Sunday, October 16, 2011

More on tough times

It is often said these days that we are going through the worst economic times in seventy years.  The world is suffering from the bursting of bubbles, greed, high stakes foolishness and the fall out from chasing false values.

Seventy years ago there was a brand new field of psychotherapy.  Freud was still leading the charge, very few people got to experience any kind of treatment besides being locked away in insane asylums, and the treatment anyone received was either totally ineffectual or harmful.

When I was training as a therapist I was made aware that the incidence of "mental illness" among those with less money and fewer resources was much greater than for those who were better off.  There was always a great discussion over which was cause and which was effect.  I still was trained, and for the most part was able to focus my practice, in dealing with problems that could primarily be described by a psychiatric diagnosis.  I have discussed in here how inaccurate and often misleading those diagnoses can be, but the point I want to make is that I felt that I was treating psychological and emotional problems.  Many of these problems, I always felt, were the result of conflicts in a person's close interpersonal relationships. Anger, loss, rejection, neglect, shame, scorn and loneliness were many of the themes that often came up in therapy.

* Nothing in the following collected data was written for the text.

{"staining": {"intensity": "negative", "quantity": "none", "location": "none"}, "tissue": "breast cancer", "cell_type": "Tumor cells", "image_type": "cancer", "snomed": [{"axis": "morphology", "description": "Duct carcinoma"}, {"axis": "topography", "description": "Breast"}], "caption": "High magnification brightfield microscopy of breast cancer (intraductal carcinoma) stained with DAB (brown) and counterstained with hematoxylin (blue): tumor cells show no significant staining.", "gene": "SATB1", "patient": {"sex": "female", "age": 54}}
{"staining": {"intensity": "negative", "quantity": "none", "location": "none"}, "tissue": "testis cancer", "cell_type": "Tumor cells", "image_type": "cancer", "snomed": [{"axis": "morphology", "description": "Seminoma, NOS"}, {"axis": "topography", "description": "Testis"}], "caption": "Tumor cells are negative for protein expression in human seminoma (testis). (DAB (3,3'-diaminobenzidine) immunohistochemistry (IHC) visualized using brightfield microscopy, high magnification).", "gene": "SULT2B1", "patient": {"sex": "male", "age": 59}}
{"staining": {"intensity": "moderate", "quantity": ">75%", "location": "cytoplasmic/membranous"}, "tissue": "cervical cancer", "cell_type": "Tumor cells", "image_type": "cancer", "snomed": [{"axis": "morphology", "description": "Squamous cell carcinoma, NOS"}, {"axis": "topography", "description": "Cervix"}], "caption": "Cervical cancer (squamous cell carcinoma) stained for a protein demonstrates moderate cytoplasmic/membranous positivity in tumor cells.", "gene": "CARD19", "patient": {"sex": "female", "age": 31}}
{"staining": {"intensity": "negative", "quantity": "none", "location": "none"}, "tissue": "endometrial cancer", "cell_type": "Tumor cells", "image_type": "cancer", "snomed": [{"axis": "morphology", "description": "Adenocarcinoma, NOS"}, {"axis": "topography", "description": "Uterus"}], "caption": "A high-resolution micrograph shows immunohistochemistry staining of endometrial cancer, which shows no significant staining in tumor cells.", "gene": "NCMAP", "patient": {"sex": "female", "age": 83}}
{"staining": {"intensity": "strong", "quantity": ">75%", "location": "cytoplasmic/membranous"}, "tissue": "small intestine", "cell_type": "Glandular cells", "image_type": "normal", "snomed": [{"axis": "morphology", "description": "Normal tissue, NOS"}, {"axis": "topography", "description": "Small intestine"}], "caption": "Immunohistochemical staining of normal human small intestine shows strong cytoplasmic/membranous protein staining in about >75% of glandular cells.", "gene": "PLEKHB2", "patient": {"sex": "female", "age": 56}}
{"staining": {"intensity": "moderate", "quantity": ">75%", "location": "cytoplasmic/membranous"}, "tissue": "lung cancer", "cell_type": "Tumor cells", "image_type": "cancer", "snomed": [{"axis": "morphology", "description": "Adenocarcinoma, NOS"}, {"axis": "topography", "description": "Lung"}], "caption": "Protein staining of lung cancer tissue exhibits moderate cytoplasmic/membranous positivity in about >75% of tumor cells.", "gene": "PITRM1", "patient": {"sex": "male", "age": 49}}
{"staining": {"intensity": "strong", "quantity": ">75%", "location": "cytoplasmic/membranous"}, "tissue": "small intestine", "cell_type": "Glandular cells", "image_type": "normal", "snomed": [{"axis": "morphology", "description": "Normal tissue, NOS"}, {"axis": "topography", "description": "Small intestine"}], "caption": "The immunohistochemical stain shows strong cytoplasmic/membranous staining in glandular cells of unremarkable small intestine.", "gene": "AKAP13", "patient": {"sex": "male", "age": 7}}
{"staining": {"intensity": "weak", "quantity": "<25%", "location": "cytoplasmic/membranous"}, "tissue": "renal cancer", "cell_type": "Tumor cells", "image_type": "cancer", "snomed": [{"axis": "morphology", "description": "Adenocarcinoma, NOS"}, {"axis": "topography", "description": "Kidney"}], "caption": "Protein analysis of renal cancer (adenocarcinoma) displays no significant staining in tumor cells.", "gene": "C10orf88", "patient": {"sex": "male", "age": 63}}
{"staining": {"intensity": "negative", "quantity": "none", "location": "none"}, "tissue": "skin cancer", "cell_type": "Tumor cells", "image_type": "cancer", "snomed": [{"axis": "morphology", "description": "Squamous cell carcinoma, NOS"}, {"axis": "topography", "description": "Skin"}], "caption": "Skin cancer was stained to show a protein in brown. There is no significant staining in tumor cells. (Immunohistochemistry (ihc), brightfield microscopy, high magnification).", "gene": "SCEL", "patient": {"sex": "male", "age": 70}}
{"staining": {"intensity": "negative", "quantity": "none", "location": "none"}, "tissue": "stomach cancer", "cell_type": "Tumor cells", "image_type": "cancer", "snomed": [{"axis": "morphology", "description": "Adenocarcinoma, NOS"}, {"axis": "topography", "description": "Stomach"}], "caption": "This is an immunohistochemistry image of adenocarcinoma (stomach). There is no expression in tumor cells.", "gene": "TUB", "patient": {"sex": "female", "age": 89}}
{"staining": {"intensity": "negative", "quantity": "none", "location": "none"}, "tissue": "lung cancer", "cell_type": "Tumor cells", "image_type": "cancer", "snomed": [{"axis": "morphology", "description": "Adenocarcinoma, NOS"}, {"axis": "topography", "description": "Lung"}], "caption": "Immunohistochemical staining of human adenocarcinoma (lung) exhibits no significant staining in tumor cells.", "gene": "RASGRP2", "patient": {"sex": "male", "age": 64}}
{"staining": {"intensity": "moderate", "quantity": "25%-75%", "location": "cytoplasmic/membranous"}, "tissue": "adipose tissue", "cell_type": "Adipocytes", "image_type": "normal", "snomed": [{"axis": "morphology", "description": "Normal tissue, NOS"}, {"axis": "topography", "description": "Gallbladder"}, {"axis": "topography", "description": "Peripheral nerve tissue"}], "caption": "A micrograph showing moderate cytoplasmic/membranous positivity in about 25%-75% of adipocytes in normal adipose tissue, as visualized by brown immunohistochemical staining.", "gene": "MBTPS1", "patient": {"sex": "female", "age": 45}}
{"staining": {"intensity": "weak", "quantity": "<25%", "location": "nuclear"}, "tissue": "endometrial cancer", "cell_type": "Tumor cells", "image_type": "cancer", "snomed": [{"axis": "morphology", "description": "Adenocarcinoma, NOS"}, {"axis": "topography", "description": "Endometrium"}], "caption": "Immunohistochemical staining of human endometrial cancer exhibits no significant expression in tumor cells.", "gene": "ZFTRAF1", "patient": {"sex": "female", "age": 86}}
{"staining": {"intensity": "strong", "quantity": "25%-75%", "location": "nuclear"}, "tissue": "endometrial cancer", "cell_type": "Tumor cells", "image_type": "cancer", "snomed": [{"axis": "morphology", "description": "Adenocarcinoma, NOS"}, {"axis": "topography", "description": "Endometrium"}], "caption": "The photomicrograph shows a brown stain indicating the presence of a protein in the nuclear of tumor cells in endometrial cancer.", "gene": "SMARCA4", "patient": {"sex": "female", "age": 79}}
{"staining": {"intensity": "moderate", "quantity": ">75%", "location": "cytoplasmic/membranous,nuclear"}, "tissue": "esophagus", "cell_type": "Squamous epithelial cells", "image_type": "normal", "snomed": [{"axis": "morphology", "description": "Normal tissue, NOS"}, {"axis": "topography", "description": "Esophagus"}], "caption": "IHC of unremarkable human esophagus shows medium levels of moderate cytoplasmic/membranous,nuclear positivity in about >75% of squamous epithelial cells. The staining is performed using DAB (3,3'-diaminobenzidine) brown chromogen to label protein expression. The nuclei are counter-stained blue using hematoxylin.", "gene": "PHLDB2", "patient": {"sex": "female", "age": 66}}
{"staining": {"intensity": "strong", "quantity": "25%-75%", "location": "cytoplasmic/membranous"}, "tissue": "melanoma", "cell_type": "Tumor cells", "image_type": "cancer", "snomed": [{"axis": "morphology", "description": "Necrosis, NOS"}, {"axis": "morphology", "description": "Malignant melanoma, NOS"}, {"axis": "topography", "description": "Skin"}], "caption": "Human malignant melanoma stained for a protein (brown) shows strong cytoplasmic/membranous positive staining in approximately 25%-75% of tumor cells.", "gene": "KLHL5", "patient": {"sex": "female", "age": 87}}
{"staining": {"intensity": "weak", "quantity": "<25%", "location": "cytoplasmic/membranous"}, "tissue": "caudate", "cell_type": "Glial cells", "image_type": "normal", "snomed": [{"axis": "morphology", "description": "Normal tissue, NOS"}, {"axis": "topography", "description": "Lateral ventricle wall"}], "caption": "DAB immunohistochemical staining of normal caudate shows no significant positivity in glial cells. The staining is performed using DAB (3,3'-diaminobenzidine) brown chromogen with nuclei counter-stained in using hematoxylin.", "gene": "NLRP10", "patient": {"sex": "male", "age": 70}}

I still deal with mostly with those same issues, along with addictions, chronic anxiety, hopeless and powerlessness, real and perceived.  But these days I feel that a lot of these feelings are secondary problems.  The underlying causes are economic. 

There were no private practices of psychotherapy in the 1930s.  Today I feel we have to differentiate between what is a normal reaction to not being able to find a job, or any reliable source of income, and dealing with all the consequences that brings.  Anger, helplessness, shame, stress, family strife, disappointment, embarrassment, feelings of self-depreciation are common, but they are not pathological.  We need to find ways to treat and change these feelings, but the best treatment would be a job.

My office is in an industrial city that is a bellweather for the economy.  In the 1990s there were business in this city that had to hire buses to bring workers in from a city twelve miles away.  Now those bus drivers are out of work along with a long line of others.

I will give more specific examples of what this does to people, the community and everyone's outlook on the world next time.

1 comment:

Forsythia said...

The government agencies dealing with homelessness have concluded that you need to get a person into decent housing before treating the problems that contributed to the person's homelessness in the first place. They call this initiative "Housing FIrst," but, now that many folks blame "big government" for all our ills, there's probably even less support for low-cost, decent housing--seen as a "give-away" to people who "won't work."